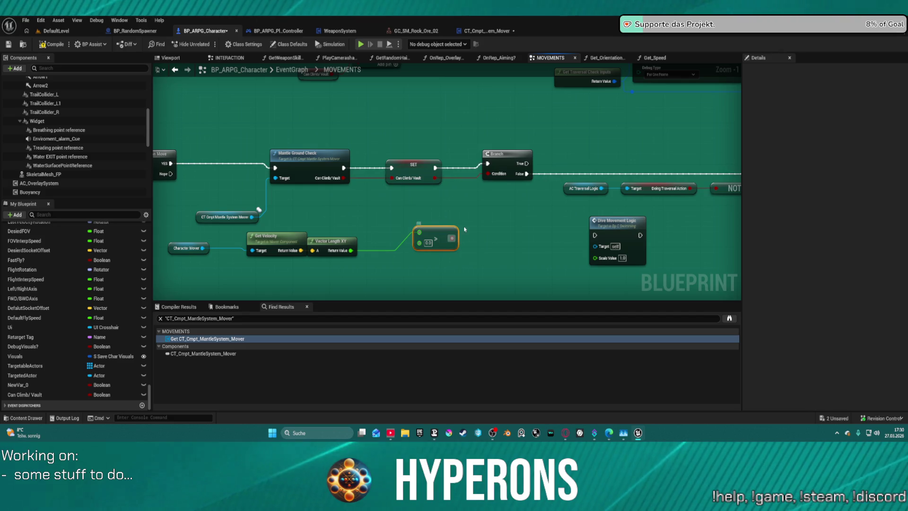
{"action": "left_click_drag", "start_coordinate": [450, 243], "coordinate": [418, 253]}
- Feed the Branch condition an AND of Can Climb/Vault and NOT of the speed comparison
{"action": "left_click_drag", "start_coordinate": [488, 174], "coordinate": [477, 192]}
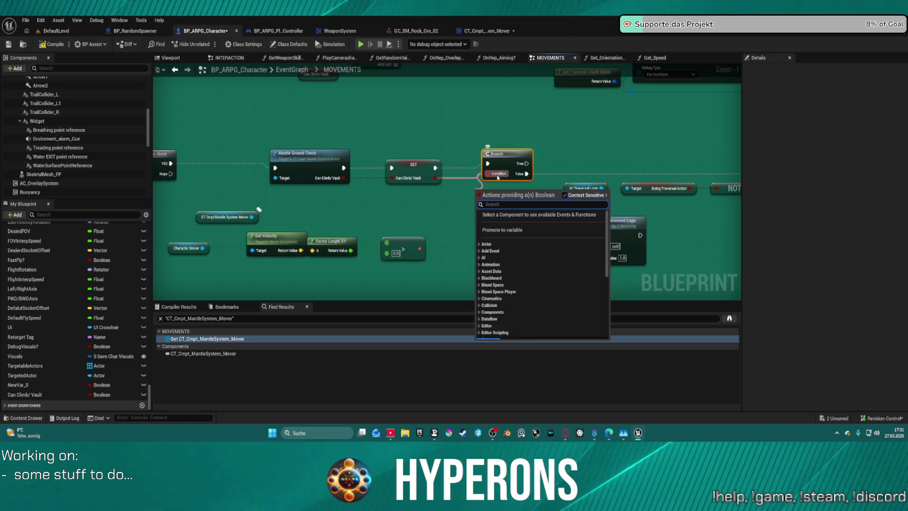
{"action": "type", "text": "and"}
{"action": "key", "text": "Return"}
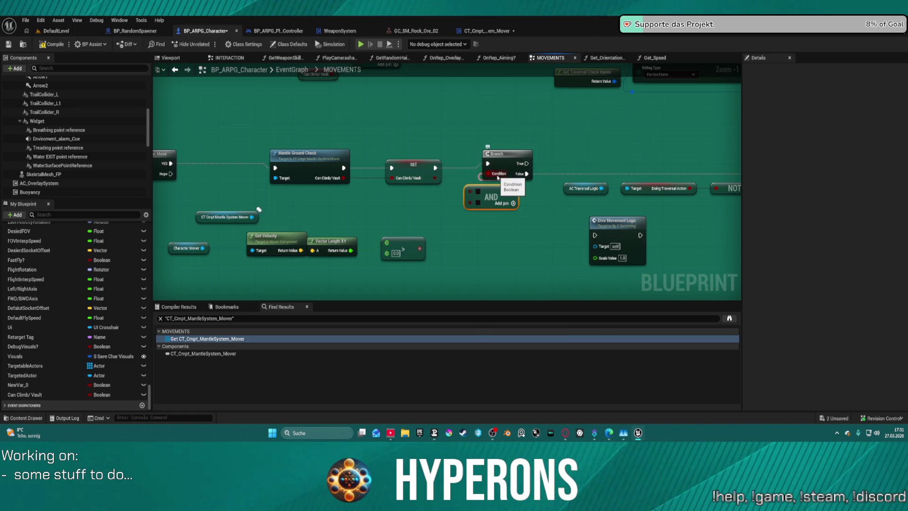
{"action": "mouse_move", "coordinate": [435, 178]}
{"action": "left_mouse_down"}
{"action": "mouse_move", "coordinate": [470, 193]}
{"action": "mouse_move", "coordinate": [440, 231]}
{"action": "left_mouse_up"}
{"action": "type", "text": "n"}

*-*-*

Action item — In the listing above, which lines include the string "type"? Return every one of them.

Result of this exercise —
{"action": "type", "text": "and"}
{"action": "type", "text": "n"}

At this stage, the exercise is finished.